Warning of the challenges created by state filial responsibility laws, Jamie Hopkins, co-director of the New York Life Center for Retirement Income at the American College of Financial Services, has penned an excellent article for advisers entitled,  Family-Responsibility Laws Could Cost Your ClientsBe Aware of Laws Aiming to hold Family Members Financially Responsible for Other Family Members.

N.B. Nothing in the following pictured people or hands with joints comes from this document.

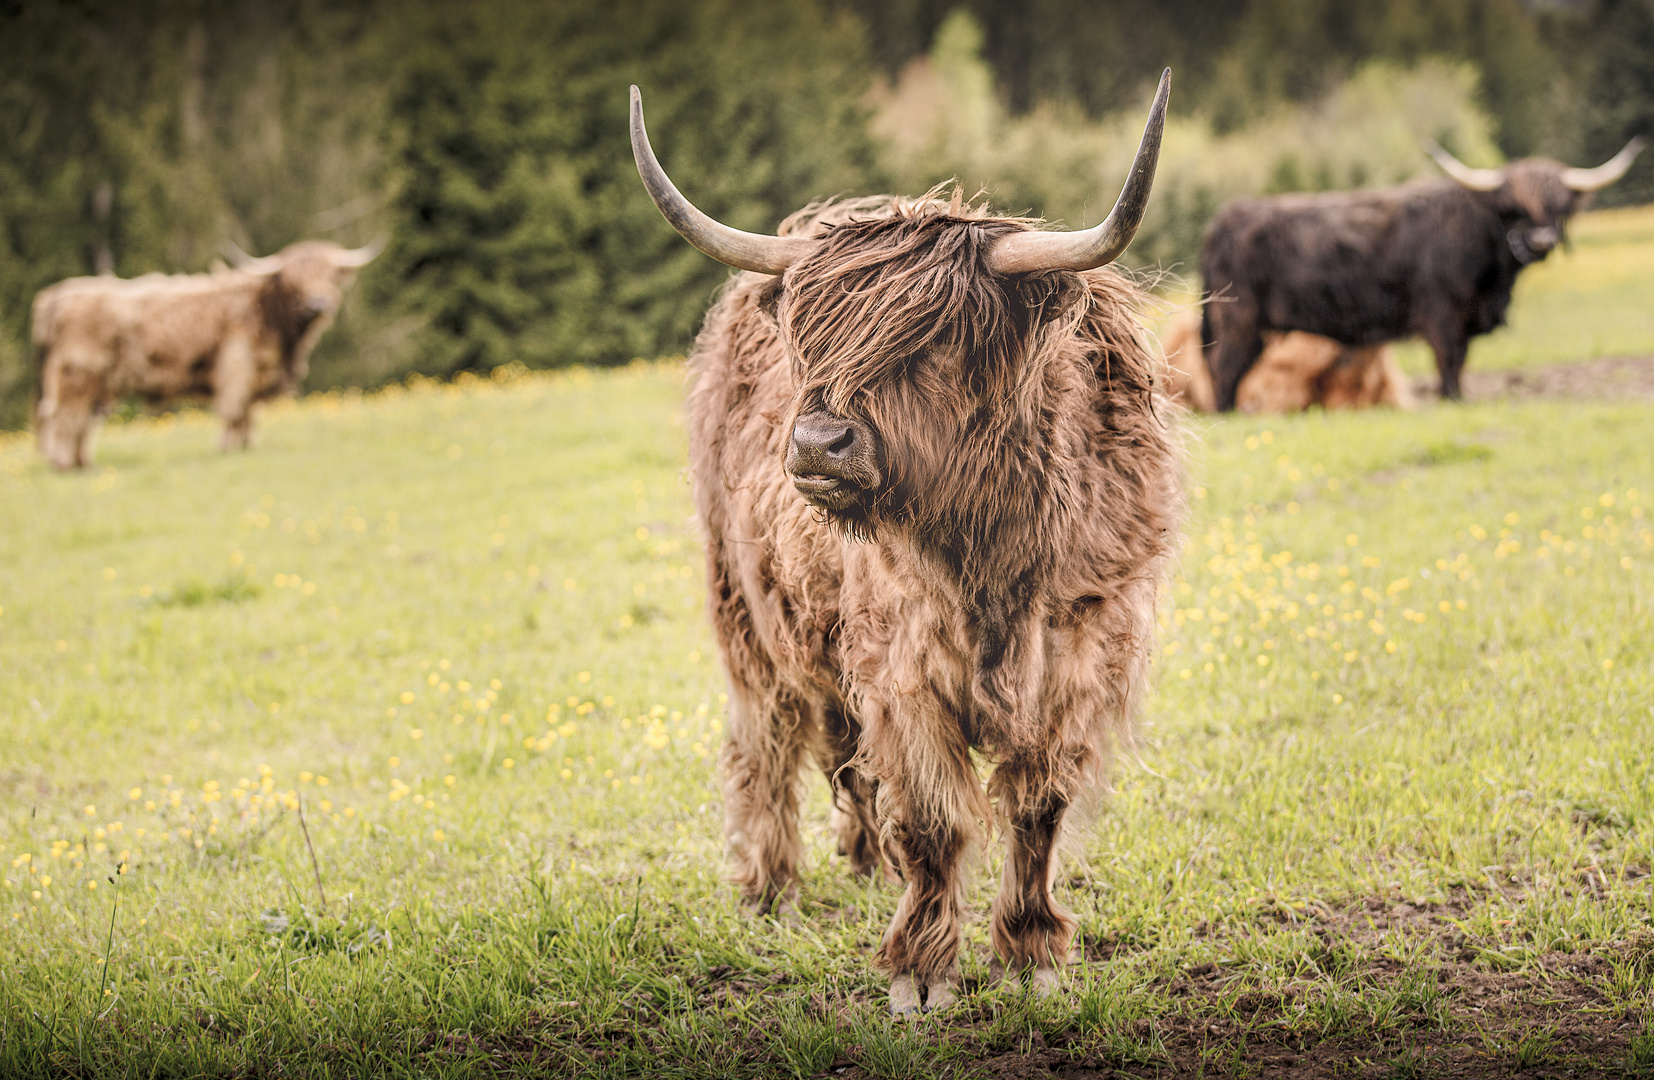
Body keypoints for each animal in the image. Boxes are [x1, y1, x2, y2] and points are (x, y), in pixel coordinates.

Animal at [30, 239, 378, 466]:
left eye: (331, 275)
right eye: (294, 281)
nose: (318, 303)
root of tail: (54, 298)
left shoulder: (256, 374)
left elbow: (248, 413)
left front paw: (247, 447)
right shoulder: (237, 365)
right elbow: (234, 409)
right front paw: (227, 449)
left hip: (91, 383)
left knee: (77, 421)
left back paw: (82, 463)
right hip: (78, 374)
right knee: (63, 418)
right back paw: (64, 466)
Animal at [625, 77, 1184, 1012]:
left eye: (936, 341)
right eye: (811, 341)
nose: (818, 444)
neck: (992, 551)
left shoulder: (1083, 649)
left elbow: (1038, 805)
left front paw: (1033, 955)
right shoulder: (904, 660)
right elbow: (934, 816)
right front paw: (921, 975)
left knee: (842, 751)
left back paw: (863, 864)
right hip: (745, 614)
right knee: (765, 741)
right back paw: (769, 890)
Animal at [1204, 134, 1640, 403]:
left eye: (1560, 207)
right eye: (1514, 208)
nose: (1542, 242)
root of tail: (1223, 219)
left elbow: (1460, 361)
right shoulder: (1443, 314)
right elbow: (1449, 360)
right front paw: (1452, 399)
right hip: (1239, 320)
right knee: (1225, 369)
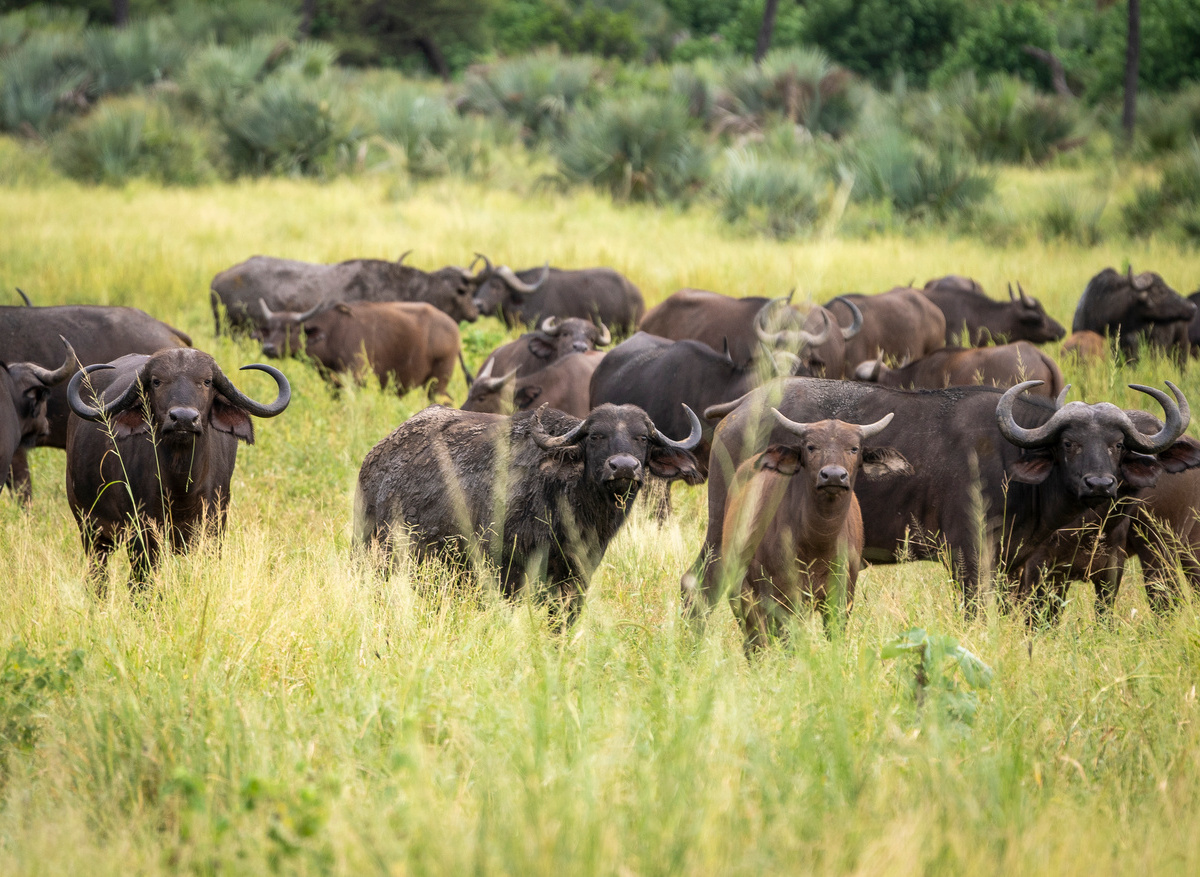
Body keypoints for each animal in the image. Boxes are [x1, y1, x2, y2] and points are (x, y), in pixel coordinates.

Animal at [66, 348, 290, 586]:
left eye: (207, 381)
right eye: (156, 381)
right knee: (98, 577)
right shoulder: (141, 533)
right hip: (90, 529)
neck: (180, 486)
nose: (183, 419)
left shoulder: (214, 527)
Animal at [255, 300, 461, 398]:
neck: (332, 334)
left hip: (437, 382)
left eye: (291, 329)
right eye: (270, 328)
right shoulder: (333, 384)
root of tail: (452, 326)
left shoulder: (357, 378)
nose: (268, 348)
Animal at [354, 403, 703, 628]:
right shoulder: (504, 577)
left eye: (641, 437)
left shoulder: (575, 581)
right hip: (372, 557)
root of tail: (374, 457)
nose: (624, 467)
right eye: (596, 436)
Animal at [721, 411, 909, 649]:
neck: (817, 543)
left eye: (854, 448)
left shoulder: (841, 599)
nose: (834, 476)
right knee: (755, 643)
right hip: (742, 595)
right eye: (811, 446)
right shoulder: (784, 600)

The article explains filial responsibility laws which "aim to hold family members financially responsible for other family members," by providing that "children can be held responsible for their mother and father’s nursing-home costs."   The article warns that although these laws have not been applied often because of the prevalence of social programs like Social Security, Medicare, and Medicaid, "with more and more retirees unable to meet their expenses, some providers have turned to filial laws for payment of debts."  



The article continues:

"The most widely cited recent application of filial law is 2012’s Pennsylvania case, Health Care & Retirement Corporation of America v. Pittas, in which the court held that a son was liable for a $93,000 nursing-home bill owed by his mom.
Since 2012, some care facilities have begun using filial laws to entice children of nursing-home residents to make payments or to ensure that the Medicaid application process is properly completed. However, there has not yet been a major uptick in lawsuits applying filial laws to recover unpaid bills.
Perhaps more interesting than the Pittas case is Eori v. Eori, in which the Superior Court of Pennsylvania upheld a monthly filial-support obligation of $400 from one brother to another in order to pay for long-term-care support for their seriously ill mother. The plaintiff son, who himself provided a lot of the care at home, was able to demonstrate that his mother could not pay all of her costs and needed financial assistance.
This case helps show the far-reaching potential of filial-support laws, as siblings can be required to help support their parents even if they are not in a nursing home or other professional facility.
This blog last warned about filial responsibility in the article Filial Responsibility Laws Lead to Chaos.  Many conclude that it is not a question of whether filial responsibility laws will find widespread application to long term care cases, it is a question of when.